Newhart glanced at his watch. “I’ll let them tell you about that. Yesterday they were polite, but cryptic. This morning, they paid a second call and were more informative. Enough, anyway, to scare the daylights out of me. Thank heaven they seemed friendly, though. I wouldn’t like to face them if I had a bad conscience.”

“And they are coming back tonight?” Mathison didn’t hide his amazement.

“To talk with you. The name of Emil Burch triggered them off.”

“And who is he actually?” That was something Mathison had been wondering about for the last twenty-eight hours, ever since he stood in Bryant’s shop and stared down at a cheque.

Newhart’s voice dropped instinctively. “It seems he acts as a paymaster for undercover activities against the United States.”

Mathison’s amazement changed to incredulity. “They’re putting you on, Jimmy.”

“You just wait and see about that. In the meantime, have a look at this article—it was published about two weeks ago.” He consulted the date heading a page torn from the New York
Times
. “Yes, Sunday, September 18.” He handed it over.

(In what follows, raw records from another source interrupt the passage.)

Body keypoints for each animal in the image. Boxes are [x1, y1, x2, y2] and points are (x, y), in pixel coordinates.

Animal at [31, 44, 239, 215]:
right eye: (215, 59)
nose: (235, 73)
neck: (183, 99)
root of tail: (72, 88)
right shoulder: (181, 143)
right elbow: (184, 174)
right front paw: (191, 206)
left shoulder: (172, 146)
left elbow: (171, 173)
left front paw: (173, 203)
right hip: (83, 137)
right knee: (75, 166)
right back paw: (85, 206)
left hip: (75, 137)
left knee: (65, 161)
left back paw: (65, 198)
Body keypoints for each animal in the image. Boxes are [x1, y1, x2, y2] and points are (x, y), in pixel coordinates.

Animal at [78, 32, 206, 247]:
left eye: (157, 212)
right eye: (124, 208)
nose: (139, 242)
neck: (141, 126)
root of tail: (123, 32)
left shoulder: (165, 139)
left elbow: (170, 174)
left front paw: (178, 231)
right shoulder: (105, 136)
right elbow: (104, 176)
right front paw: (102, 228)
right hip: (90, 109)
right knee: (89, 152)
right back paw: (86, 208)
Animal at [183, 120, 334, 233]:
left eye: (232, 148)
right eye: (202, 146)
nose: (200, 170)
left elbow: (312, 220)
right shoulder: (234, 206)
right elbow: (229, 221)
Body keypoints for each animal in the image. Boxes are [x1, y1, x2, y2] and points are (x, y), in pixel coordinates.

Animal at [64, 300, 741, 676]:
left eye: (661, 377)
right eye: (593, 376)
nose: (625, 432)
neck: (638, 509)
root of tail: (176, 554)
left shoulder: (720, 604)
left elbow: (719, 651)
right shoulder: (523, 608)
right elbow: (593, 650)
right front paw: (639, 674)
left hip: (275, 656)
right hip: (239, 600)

Mathison recognised it. He had read the article with astonishment and a touch of vague disquiet—just the kind of combination that helped fix any news item in his memory. He looked again at the headline,
URANIUM LOSSES SPUR DRIVE FOR TIGHTER U.S. CONTROL OF FISSIONABLE MATERIALS.
“I can almost quote you the first paragraph,” he told Newhart. “The Atomic Energy Commission discovered that one of its industrial contractors had lost ‘more than 100 kilograms of highly enriched uranium—enough to fabricate six atomic bombs.’ Yes, I remember it. I also remember hoping pretty gloomily that someone, for Christ’s sake, was doing something about it somewhere.”

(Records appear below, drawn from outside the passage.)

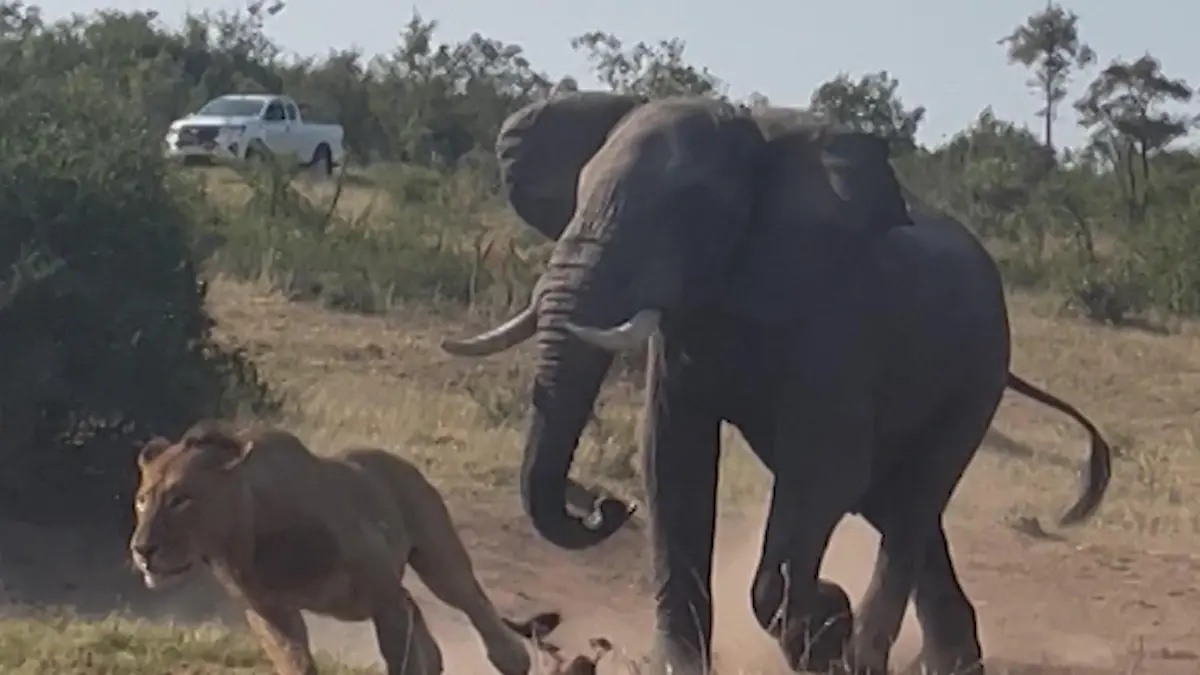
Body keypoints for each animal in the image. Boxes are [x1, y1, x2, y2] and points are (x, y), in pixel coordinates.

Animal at [440, 92, 1113, 675]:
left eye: (690, 217)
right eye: (577, 196)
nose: (602, 505)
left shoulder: (838, 317)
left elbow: (825, 469)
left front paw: (822, 623)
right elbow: (674, 459)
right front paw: (682, 663)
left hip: (977, 376)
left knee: (911, 500)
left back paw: (867, 657)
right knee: (897, 505)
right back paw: (947, 663)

“Someone is,” Newhart reassured him. “I know that we can expect a small loss of one or even two per cent in most manufacturing processes using enriched uranium. But this stuff was U-235—highly enriched—absolutely essential for nuclear weapons. That’s the shocker. It seems we have been hitting a new high in carelessness. We are just too damned casual about such things—it isn’t as if U-235 grew on trees or could be smelted like iron.” And Newhart was off, into one of his newest interests. (He was publishing a book next spring called
The Nuclear Balance of Power
.)

Mathison lit a cigarette, listened intently as he smoked it slowly. The plants needed to produce highly enriched uranium were enormously intricate, occupied vast space, demanded fabulous investments. And, at first, success could not always be guaranteed.
The process was exceedingly difficult; for instance, one part of it consisted of four thousand filtering stages. So it could be possible that any country racing to produce nuclear weapons might search for a short cut by procuring U-235 illegally.